Florida is a natural fit for these first few shows. Travolta, a longtime Scientologist, spends a lot of time near the church’s home base in Clearwater, and Newton-John has a home in Jupiter. And she has long served on the board of advisers at Tampa’s Moffitt Cancer Center, which often brings her to local galas and fundraisers. Namesake H. Lee Moffitt is a close friend and adviser — Newton-John said he’ll be at the Tampa show — who helped her set up her own cancer and wellness center in Australia.

From left, Florida's then-Chief Financial Officer Alex Sink, H. Lee Moffitt and Olivia Newton-John visited during the 17th annual Magnolia Ball on April 24, 2010, at the A La Carte Pavilion in Tampa.
From left, Florida's then-Chief Financial Officer Alex Sink, H. Lee Moffitt and Olivia Newton-John visited during the 17th annual Magnolia Ball on April 24, 2010, at the A La Carte Pavilion in Tampa. [ AMY SCHERZER | Tampa Bay Times ]

And lately, Newton-John has been in a mood to look back. This fall, she sold her personal memorabilia collection, including many Grease items, through an auction that raised a reported $2.4 million, much of it benefiting her cancer center. (Another fun local connection: The tight black pants Newton-John wore at the end of Grease sold for $162,500 to Spanx founder Sara Blakely, a Clearwater native and Grease superfan who hired Newton-John to sing at her wedding.)

“Everything from Grease has been passed on, moved on — someone else will enjoy it, and I can always look at the pictures,” she said. “It really wasn’t difficult. They were in a closet, and I really didn’t think about them, to be honest, until the idea of the 40th anniversary came up. I thought, gee, it’d be a great idea to sell the jacket and pants for my cancer wellness hospital in Australia, and then it kind of grew into a bigger thing. It’s been a wonderful opportunity for me to do something that has purpose — and also clean out my closet.”

While this weekend’s events are billed as sing-alongs, don’t expect Newton-John to actually, y’know, sing along. She may be one of the top-selling vocalists in pop history, but her health battles have meant she hasn’t performed live in more than a year. She hasn’t decided if she ever will again.

“My voice could be back in shape pretty quickly.

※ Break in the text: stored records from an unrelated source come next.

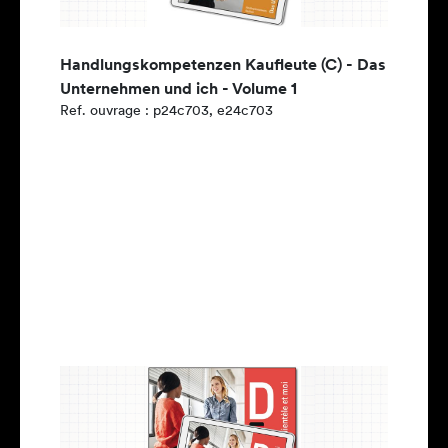
Handlungskompetenzen Kaufleute (C) - Das
Unternehmen und ich - Volume 1
Ref. ouvrage : p24c703, e24c703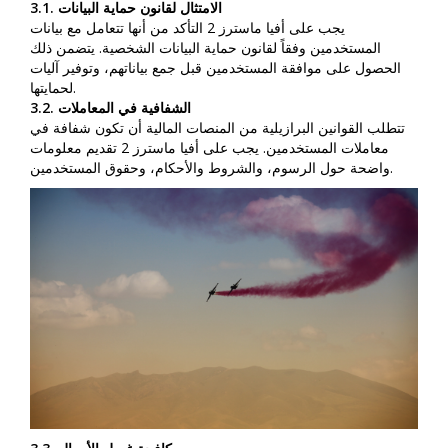
3.1. الامتثال لقانون حماية البيانات
يجب على أفيا ماسترز 2 التأكد من أنها تتعامل مع بيانات
المستخدمين وفقاً لقانون حماية البيانات الشخصية. يتضمن ذلك
الحصول على موافقة المستخدمين قبل جمع بياناتهم، وتوفير آليات
لحمايتها.
3.2. الشفافية في المعاملات
تتطلب القوانين البرازيلية من المنصات المالية أن تكون شفافة في
معاملات المستخدمين. يجب على أفيا ماسترز 2 تقديم معلومات
واضحة حول الرسوم، والشروط والأحكام، وحقوق المستخدمين.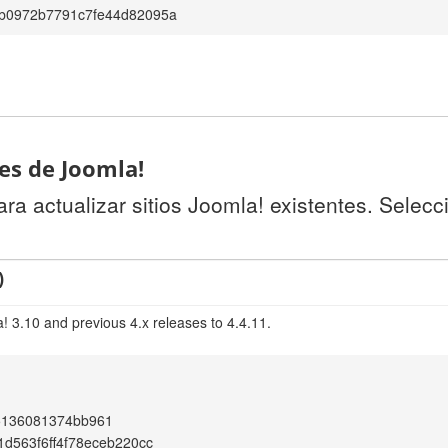
b0972b7791c7fe44d82095a
tes de Joomla!
a actualizar sitios Joomla! existentes. Selecc
)
! 3.10 and previous 4.x releases to 4.4.11.
5136081374bb961
1d563f6ff4f78eceb220cc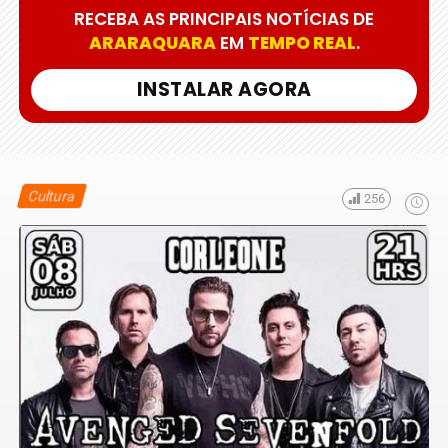
RECEBA AS PRINCIPAIS NOTÍCIAS DE
ARARAQUARA
EM
TEMPO REAL
.
INSTALAR AGORA
Cultura
256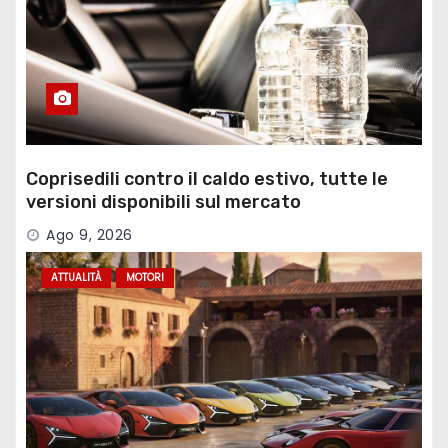
Coprisedili contro il caldo estivo, tutte le
versioni disponibili sul mercato
Ago 9, 2026
ATTUALITÀ
MOTORI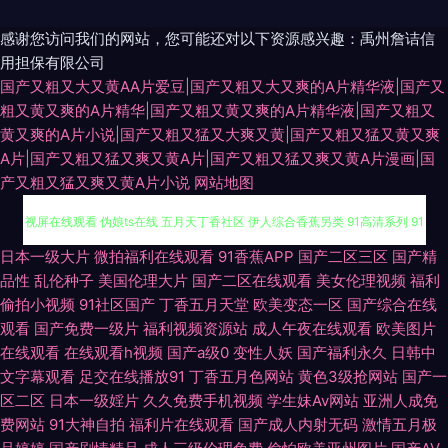
感谢您访问我们的网站，您可能还对以下资源感兴趣：禹州詹诘信
用担保有限公司
国产又粗又大又黄AA片爱豆|国产又粗又大又爽的A片精华液|国产又
粗又黄又爽的A片精华|国产又粗又黄又爽的A片精华液|国产又粗又
黄又爽的A片小说|国产又粗又猛又大爽又黄|国产又粗又猛又黄又爽
A片|国产又粗又猛又爽又黄A片|国产又粗又猛又爽又黄A片漫画|国
产又粗又猛又爽又黄A片小说
网站地图
91tv成人 草逼小电影 欧美性爰aa 日韩成人AV导航 日韩人妻无码同性 三级
日本一级大片
微拍福利在线观看
91香蕉APP
国产二区三区
国产精
品性
乱伦种子
美国伦理大片
国产二区在线观看
美女伦理视频
福利
视屏在线观看 伪娘ts在线 五月天丁香社区 伊人综合香蕉另类 91高清系列 91
偷拍小视频
91社区国产
丁香五月天堂
欧美变态一区
国产综合在线
观看
国产免费一级片
福利视频资源站
成人午夜在线观看
欧美图片
视频手机在线 白丝在线电影91 成人网页入口 韩国产香蕉 九九福利影院 狼人
在线观看
在线观看h视频
国产a级0
变性人妖
国产福利永久
日韩中
文字幕观看
足交在线播放91
丁香五月色网站
黄色3级抢网站
国产一
伊人亚洲 欧洲一区二区 少妇欧美黄a片 四虎成人伦理 亚洲AV另类 亚洲色图
区二区
日本一级婬片
久久免费手机视频
学生妹Av网站
亚洲人成免
费网站
91大神自拍
福利片在线观看
国产成人内射无码
激情五月极
传媒 亚洲综合日韩在线 91白丝综合网 91日本美女看片 A片网站网址 丰满熟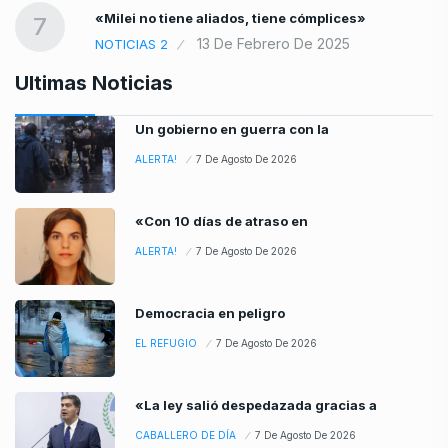
«Milei no tiene aliados, tiene cómplices»
7
13 De Febrero De 2025
NOTICIAS 2
Ultimas Noticias
Un gobierno en guerra con la
ALERTA!
7 De Agosto De 2026
«Con 10 días de atraso en
ALERTA!
7 De Agosto De 2026
Democracia en peligro
EL REFUGIO
7 De Agosto De 2026
«La ley salió despedazada gracias a
CABALLERO DE DÍA
7 De Agosto De 2026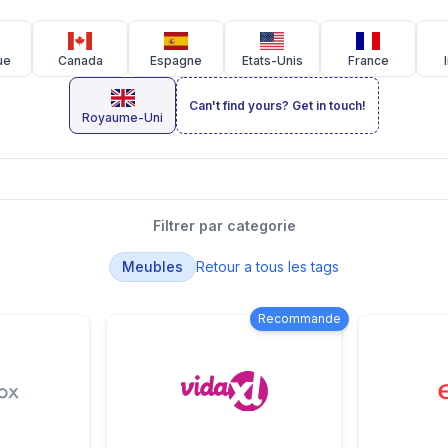
ue
Canada
Espagne
Etats-Unis
France
Can't find yours? Get in touch!
Royaume-Uni
Filtrer par categorie
Meubles
Retour a tous les tags
Recommande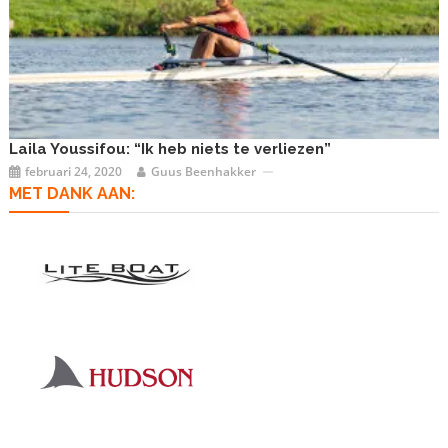
Laila Youssifou: “Ik heb niets te verliezen”
februari 24, 2020
Guus Beenhakker
MET DANK AAN:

I’m just not sure I want to yet," she said. "I’ve had some time off, and I’m kind of liking it ... I’m enjoying being at home more, being with my animals, spending time with my daughter.”

Olivia Newton-John and John Travolta in a scene from the 1978 film "Grease."
Olivia Newton-John and John Travolta in a scene from the 1978 film "Grease."

Newton-John and Travolta plan to get together before the shows to hash out some broad talking points, but for the most part, they’d rather hear what fans want to know. Maybe it’ll be about Grease. Maybe it’ll be about her music or his other movies. Maybe it’ll be about their lives in Florida.

If nothing else, it’ll be fun to hear out loud just how hard Grease fans still 'ship Sandy and Danny.

“For the last 20 or 30 years that I’ve been touring, I’ve seen different generations of people come to my shows," she said. “Then they bring their kids, and then they bring their kids, and so you’ve got my age group plus the little ones that have just discovered the movie, and it just keeps going. It’s amazing. It’s timeless.”